On nous le dit, c’est de la médecine de guerre
Marianne Bisson, infirmière à la clinique Saint-Martin à Caen.
Marianne Bisson, infirmière à la clinique Saint-Martin à Caen a prêté main forte à ses collègues de région parisienne pour soutenir l'afflux de patients atteints du Covid-19.
Infirmière à la clinique Saint-Martin de Caen, Marianne Bisson s’est portée volontaire pour prêter main forte à ses collègues débordés de l’hôpital privé d’Antony (Hauts-de-Seine), également dirigé par le groupe Ramsay santé.

« J’ai été volontaire pour partir à Paris car la clinique Saint-Martin tourne au ralenti. Ici, à Antony, 10% du personnel a été infecté par le virus. L’hôpital est passé de dix à quarante lits de réanimation. Plusieurs services ont été ouverts et il fallait aussi pallier le manque de personnel en arrêt, soit à cause du virus, soit parce qu’ils avaient des pathologies à risque. Je travaille jusqu’au 27 avril (entretien réalisé jeudi 23 avril).
Quand je suis arrivée, c’était dur parce que les patients étaient très instables. Progressivement, la situation s’est améliorée. Ils sont de moins en moins nombreux, les entrées en urgences sont en diminution. C’est bon signe.

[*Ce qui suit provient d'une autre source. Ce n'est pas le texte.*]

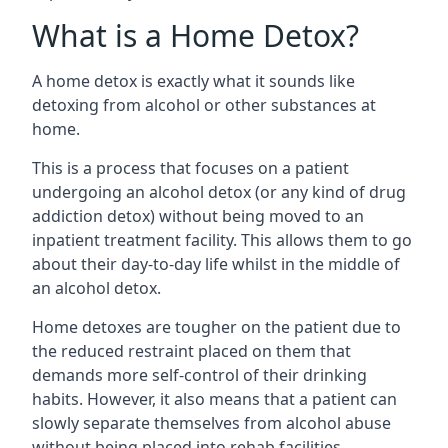
What is a Home Detox?
A home detox is exactly what it sounds like
detoxing from alcohol or other substances at
home.
This is a process that focuses on a patient
undergoing an alcohol detox (or any kind of drug
addiction detox) without being moved to an
inpatient treatment facility. This allows them to go
about their day-to-day life whilst in the middle of
an alcohol detox.
Home detoxes are tougher on the patient due to
the reduced restraint placed on them that
demands more self-control of their drinking
habits. However, it also means that a patient can
slowly separate themselves from alcohol abuse
without being placed into rehab facilities.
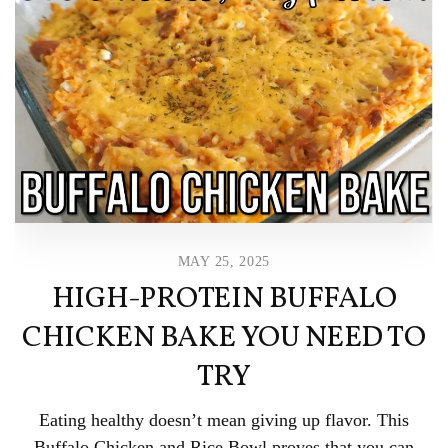
MAY 25, 2025
HIGH-PROTEIN BUFFALO
CHICKEN BAKE YOU NEED TO
TRY
Eating healthy doesn’t mean giving up flavor. This
Buffalo Chicken and Rice Bowl proves that you can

On espère que le plus dur soit derrière nous, même si l’hôpital anticipe une deuxième vague et économise le personnel pour pouvoir l’absorber.

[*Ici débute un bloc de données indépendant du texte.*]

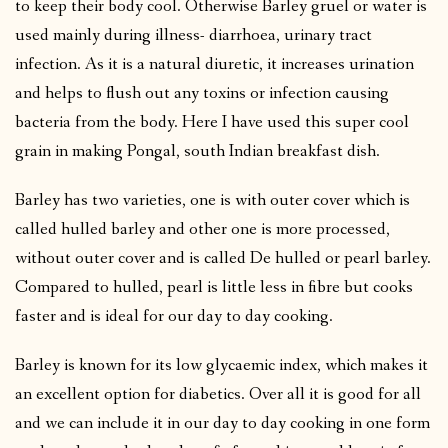
to keep their body cool. Otherwise Barley gruel or water is
used mainly during illness- diarrhoea, urinary tract
infection. As it is a natural diuretic, it increases urination
and helps to flush out any toxins or infection causing
bacteria from the body. Here I have used this super cool
grain in making Pongal, south Indian breakfast dish.
Barley has two varieties, one is with outer cover which is
called hulled barley and other one is more processed,
without outer cover and is called De hulled or pearl barley.
Compared to hulled, pearl is little less in fibre but cooks
faster and is ideal for our day to day cooking.
Barley is known for its low glycaemic index, which makes it
an excellent option for diabetics. Over all it is good for all
and we can include it in our day to day cooking in one form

Je suis affectée au service réanimation. Les patients demandent beaucoup de surveillance. Comme ils sont potentiellement instables, j’ai besoin d’être souvent avec eux dans la chambre. L’organisation est rodée, des soignants nous préparent le matériel à l’extérieur pour qu’on n’ait pas à sortir de la pièce. Je n’avais jamais pris autant de patients en même temps. Il faut soigner avec les moyens qu’on a. Pour tout le monde c’est complètement inédit. On nous le dit, c’est de la médecine de guerre. Là, il y a une organisation qui réussit à se faire, on est de plus en plus performant dans la gestion de la maladie et la protection des soignants. De jour en jour, on réussit à se protéger de mieux en mieux.
L’hôpital m’a loué une voiture pour que je me rende à Antony. Je suis logée à leurs frais dans un hôtel situé à 50 mètres du service avec des soignants de Bayonne, Arras, Lille, la Rochelle. On est venu en renfort. C’est la plus grosse clinique d’Ile-de-France. Le personnel nous a super bien accueillis. La responsable du personnel est toujours disponible, les équipes nous sont très reconnaissantes de venir les aider. En tout, il y a 20% de personnel extérieur : des étudiants en médecine de Paris, des élèves infirmiers réquisitionnés, des vacataires, des infirmiers libéraux. Comme on est là en renfort sur peu de jours, on fait 3 jours d’affilée de 12h puis on a un jour de repos. C’est très condensé. Mais comme on n’a rien à faire à l’hôtel, autant travailler. J’aurai quelques jours pour me reposer en rentrant. J’ai hâte de retrouver les collègues.